«Boa noite.
Este filme foi feito com o meu acordo e a minha colaboração, ao longo de muitos anos de trabalho e sem quaisquer apoios oficiais. Muito agradeço aos seus autores, Nelson Guerreiro e Pedro Fidalgo.
Só não estou hoje aqui porque decidi não participar nos festejos dos 40 anos do 25 de Abril. Festejar o quê? Foi isto que quisemos? Como é que aqui chegámos? Acaso estamos vivos? Deixámos que esta geração de gestores iníquos, filhos de Cavaco e netos de Salazar, alinhassem as nossas almas no seu dormitório. Deixámos que os homens pequenos, agora, sejam demais, e se tenham tornado fatais. E, de novo, o trono é de um charlatão.

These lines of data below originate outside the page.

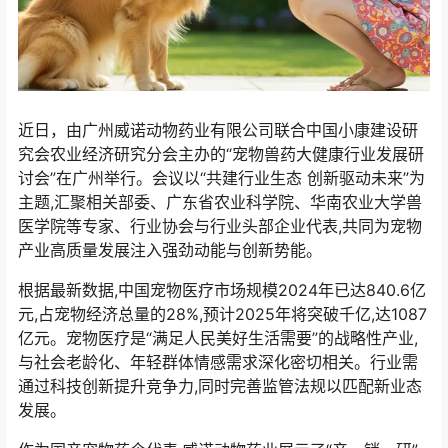
近日，由广州威诺动物药业有限公司联合中国小康建设研
究会农业经济研究分会主办的“宠物兽药大健康行业发展研
讨会”在广州举行。会议以“共建行业生态 创新驱动未来”为
主题,汇聚相关部委、广东省农业科学院、华南农业大学兽
医学院等专家、行业协会与行业头部企业代表,共同为宠物
产业高质量发展注入强劲动能与创新势能。
根据最新数据,中国宠物医疗市场规模2024年已达840.6亿
元,占宠物经济总量的28%,预计2025年将突破千亿,达1087
亿元。宠物医疗是“满足人民美好生活需要”的战略性产业,
与社会老龄化、年轻群体情感需求深化密切相关。行业需
通过科技创新提升竞争力,同时完善监管法规以匹配新业态
发展。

Eu estou outra vez exilado, mas agora cá dentro, como diz Daniel Filipe. Continuo a trabalhar no meu ofício, no meu namoro com a menina gigante mas sem saber neste momento em que combate combater. Qual será a chave escondida deste beco sem saída? Se a minha gente se esqueceu da pergunta: de quem é o carvalhal? E muito mais da resposta.
Não há nenhuma ribalta ideológica, artística ou moral na qual me faça sentido exibir este tipo de trabalho que ando a fazer. Ou irei repetir tudo, com a plateia a acender isqueiros como velas de Fátima, para alumiar a nossa incompetência histórica. Para pentearmos um macaco. Para perfilados de medo disfarçarmos o medo que nos salva da loucura. E para cantarmos que vimos de longe e vamos para longe, se já nos esquecemos de onde viemos e para onde vamos.

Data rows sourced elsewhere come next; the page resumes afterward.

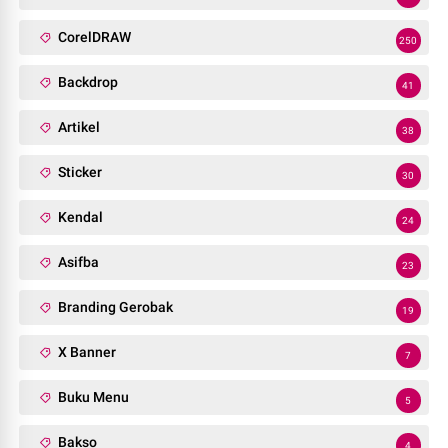
CorelDRAW
250
Backdrop
41
Artikel
38
Sticker
30
Kendal
24
Asifba
23
Branding Gerobak
19
X Banner
7
Buku Menu
5
Bakso
4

A culpa dos heróis é serem sempre poucos. Acaso somos mais? Ou tão somente loucos? Conseguiremos ser loucos o suficiente para não nos contentarmos em gritar “agarra que é ladrão!”, mas sim corrermos, todos e cada um, atrás do ladrão e impedir que nos continuem a roubar na empresa, no bairro, na escola, em cada comunidade? Águas paradas não movem moinhos. Raiz, palavra de onde vem “radical” e “radicalidade” é o que está na base de todos os problemas e de todas as soluções. Raiz, onde é que estás? Raiz de mim...
Não estou hoje aqui nem em palco nenhum. Se decidirem mudar de vida, contem comigo. Eu não esqueci que a cantiga é uma arma. Mas a cantiga só é arma quando a luta acompanhar.»